[[ Data supplied, beginning ]]
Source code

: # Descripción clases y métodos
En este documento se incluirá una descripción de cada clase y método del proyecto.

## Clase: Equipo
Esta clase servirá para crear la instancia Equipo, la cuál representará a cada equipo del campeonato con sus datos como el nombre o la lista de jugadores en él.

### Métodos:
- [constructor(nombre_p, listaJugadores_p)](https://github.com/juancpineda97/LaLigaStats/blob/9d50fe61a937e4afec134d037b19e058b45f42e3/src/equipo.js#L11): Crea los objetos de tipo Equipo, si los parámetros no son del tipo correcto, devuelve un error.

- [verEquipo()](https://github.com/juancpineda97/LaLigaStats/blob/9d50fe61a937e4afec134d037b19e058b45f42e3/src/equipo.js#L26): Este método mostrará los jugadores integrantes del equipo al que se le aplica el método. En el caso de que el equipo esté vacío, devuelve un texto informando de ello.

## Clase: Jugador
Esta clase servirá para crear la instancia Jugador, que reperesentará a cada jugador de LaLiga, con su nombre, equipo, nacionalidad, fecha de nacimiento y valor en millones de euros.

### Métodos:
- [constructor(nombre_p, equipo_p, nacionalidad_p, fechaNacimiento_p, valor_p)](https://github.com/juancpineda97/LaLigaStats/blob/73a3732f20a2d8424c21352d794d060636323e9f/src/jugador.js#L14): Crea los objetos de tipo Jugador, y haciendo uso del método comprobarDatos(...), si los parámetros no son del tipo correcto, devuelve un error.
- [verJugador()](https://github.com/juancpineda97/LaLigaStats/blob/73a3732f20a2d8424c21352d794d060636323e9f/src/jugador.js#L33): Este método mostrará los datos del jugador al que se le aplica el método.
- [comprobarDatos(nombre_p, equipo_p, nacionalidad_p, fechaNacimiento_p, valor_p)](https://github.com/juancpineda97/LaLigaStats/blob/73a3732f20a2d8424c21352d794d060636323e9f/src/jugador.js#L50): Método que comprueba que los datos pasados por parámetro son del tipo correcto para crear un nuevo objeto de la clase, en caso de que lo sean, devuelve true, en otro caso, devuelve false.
[[ Data supplied, end ]]
Work instruction: Once more, set down the full listing, verbatim.

Expected answer:
Source code

: # Descripción clases y métodos
En este documento se incluirá una descripción de cada clase y método del proyecto.

## Clase: Equipo
Esta clase servirá para crear la instancia Equipo, la cuál representará a cada equipo del campeonato con sus datos como el nombre o la lista de jugadores en él.

### Métodos:
- [constructor(nombre_p, listaJugadores_p)](https://github.com/juancpineda97/LaLigaStats/blob/9d50fe61a937e4afec134d037b19e058b45f42e3/src/equipo.js#L11): Crea los objetos de tipo Equipo, si los parámetros no son del tipo correcto, devuelve un error.

- [verEquipo()](https://github.com/juancpineda97/LaLigaStats/blob/9d50fe61a937e4afec134d037b19e058b45f42e3/src/equipo.js#L26): Este método mostrará los jugadores integrantes del equipo al que se le aplica el método. En el caso de que el equipo esté vacío, devuelve un texto informando de ello.

## Clase: Jugador
Esta clase servirá para crear la instancia Jugador, que reperesentará a cada jugador de LaLiga, con su nombre, equipo, nacionalidad, fecha de nacimiento y valor en millones de euros.

### Métodos:
- [constructor(nombre_p, equipo_p, nacionalidad_p, fechaNacimiento_p, valor_p)](https://github.com/juancpineda97/LaLigaStats/blob/73a3732f20a2d8424c21352d794d060636323e9f/src/jugador.js#L14): Crea los objetos de tipo Jugador, y haciendo uso del método comprobarDatos(...), si los parámetros no son del tipo correcto, devuelve un error.
- [verJugador()](https://github.com/juancpineda97/LaLigaStats/blob/73a3732f20a2d8424c21352d794d060636323e9f/src/jugador.js#L33): Este método mostrará los datos del jugador al que se le aplica el método.
- [comprobarDatos(nombre_p, equipo_p, nacionalidad_p, fechaNacimiento_p, valor_p)](https://github.com/juancpineda97/LaLigaStats/blob/73a3732f20a2d8424c21352d794d060636323e9f/src/jugador.js#L50): Método que comprueba que los datos pasados por parámetro son del tipo correcto para crear un nuevo objeto de la clase, en caso de que lo sean, devuelve true, en otro caso, devuelve false.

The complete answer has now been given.